The CMA was not amused, and concluded that the company had “failed to comply with a requirement imposed on it” under the country’s Competition Act “without reasonable excuse.” A £10,000 fine for the breach was “appropriate and proportionate,” the CMA said.
“The purpose of [the information request] was to obtain the evidence supporting a pre-prepared representation Pfizer made at the oral hearing,” the CMA said in its penalty notice. “Given this, the CMA considers [...] that the factual information underpinning its own representation was readily available to Pfizer, or should have been, and consequently that Pfizer was in a position to provide it to the CMA in short order, and certainly within 15 calendar days.”
Learning of the fine, Pfizer told the CMA it was unfair and that it has always been a good company: “Pfizer has always taken its information production obligations extremely seriously and considers it has usually gone above and beyond strict compliance in order to ensure the CMA is as fully informed as possible,” it said, adding: “Against that background, to issue Pfizer with a fine is excessive.” The CMA said no dice--“The failure to comply was flagrant [and] intentional,” it said.
The fine is small (Glaxo ($GSK) was hit with a $3 billion “marketing abuse” fine in 2012 for instance, though not by the CMA), and the U.K. watchdog noted as much, saying its profits after tax in the country are more than £40 million, with a turnover of greater than £1.2 billion, adding: “Pfizer has significant financial resources available, and will not be materially affected by a penalty of £10,000 in a disproportionate manner.”
The significance of this is context: While this fine is not directly as a result of price hiking, this will only serve to bring the issue further into a spotlight that is already glaring on the industry.
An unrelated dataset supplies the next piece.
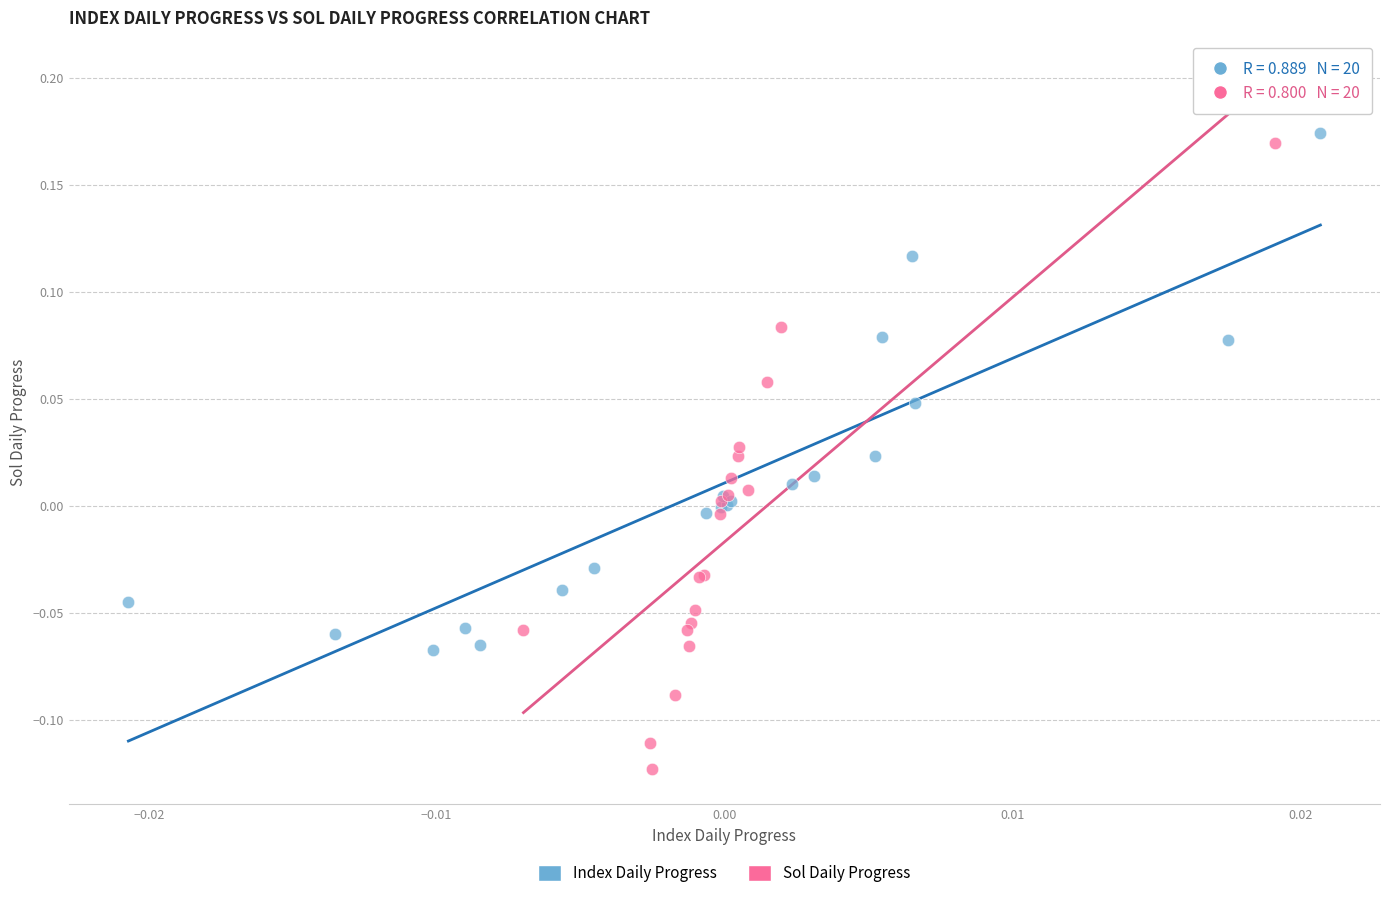

Which series reaches the minimum Y coordinate?

Sol Daily Progress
It also shows the tougher stance taken by the CMA, which by the tone of the penalty notice is clearly frustrated with Pfizer and its “flagrant” flouting of a legal demand.
The CMA told FiercePharma that this was a new power they were invoking and that they're looking to be tougher with companies not following the rules. And this isn’t the end of the matter: The CMA is still sifting through all the documents and will come to a decision in August on whether Pfizer did abuse its market position. The maximum fine for this is a far more substantial 10% of its global turnover--which would work out as $4.89 billion based on last year’s revenues.